The PUK issued a general amnesty in October for members of Jund al-Islam , urging them to return under the authority of the regional government. The amnesty did not include those responsible for the assassination of Faranso Hariri (see below) and the massacre at Kheli Hama village.

Political arrests
  • In April Youkhana Yalda Khaie, a 32-year-old Assyrian Christian landowner from the Duhok area, was arrested by the KDP. He was held in solitary confinement, blindfolded, and allegedly subjected to torture before he was released in September. He was accused of having links with the Turkish opposition group, the Kurdish Workers' Party (PKK). However, his family said that the real reason for his arrest was to expropriate his land and prevent him from raising funds to build a church.

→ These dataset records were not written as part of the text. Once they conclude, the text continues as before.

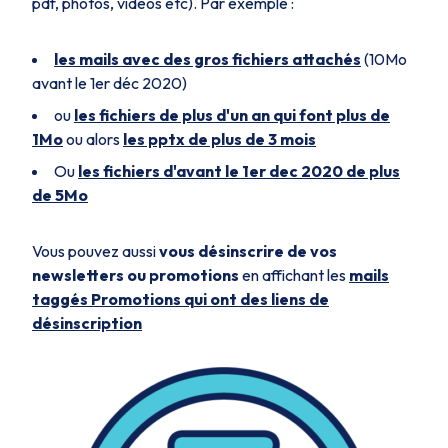
pdf, photos, videos etc). Par exemple :
les mails avec des gros fichiers attachés
(10Mo
avant le 1er déc 2020)
ou
les fichiers de plus d'un an qui font plus de
1Mo
ou alors
les pptx de plus de 3 mois
Ou
les fichiers d'avant le 1er dec 2020 de plus
de 5Mo
Vous pouvez aussi
vous désinscrire de vos
newsletters ou promotions
en affichant les
mails
taggés Promotions qui ont des liens de
désinscription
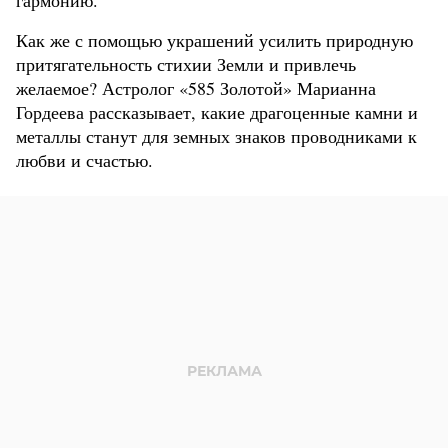
гармонию.
Как же с помощью украшений усилить природную
притягательность стихии Земли и привлечь
желаемое? Астролог «585 Золотой» Марианна
Гордеева рассказывает, какие драгоценные камни и
металлы станут для земных знаков проводниками к
любви и счастью.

  • In June, five members of the Iraqi Workers' Communist Party (IWCP) - Karwan Najm al-Din, Kamran Hussain, Falah Ahmad, Ribwar Jalil and Alan Najm al-Din - were arrested by the authorities in PUK-controlled Sulaymania. They were alleged to have opened a newspaper office without authorization. The five were released at the end of July without charge.
  • Hashim Zebari, a journalist writing for the independent Kurdish newspaper Hawlati , and two other people were arrested in July in Dohuk, in the KDP-controlled area. They were held for a few weeks and then released. The reason for the arrests was not known.

Assassination and abduction by armed groups
  • In February Faranso Hariri, the Governor of Arbil and member of the KDP's Central Committee, was shot dead by unidentified gunmen while driving his car in Arbil. Scores of people were arrested and interrogated in connection with the assassination. The KDP later blamed armed Islamists belonging to the Islamic Unity Movement of Kurdistan who, it alleged, later joined Jund al-Islam .
  • Dr Ribwar 'Omar Nouri, the director of a hospital in Halabja, was abducted on 22 September by armed men belonging to Jund al-Islam to put pressure on the PUK to release an arrested Jund al-Islam member. Dr Nouri was freed 20 days later, after the PUK had released the Jund al-Islam member.
  • Bistun Muhye al-Din Hama Sharif was abducted on 5 September by Jund al-Islam . He was held for three days and reportedly tortured before he was released. The reason for his abduction was said to be his membership of a left-wing political group.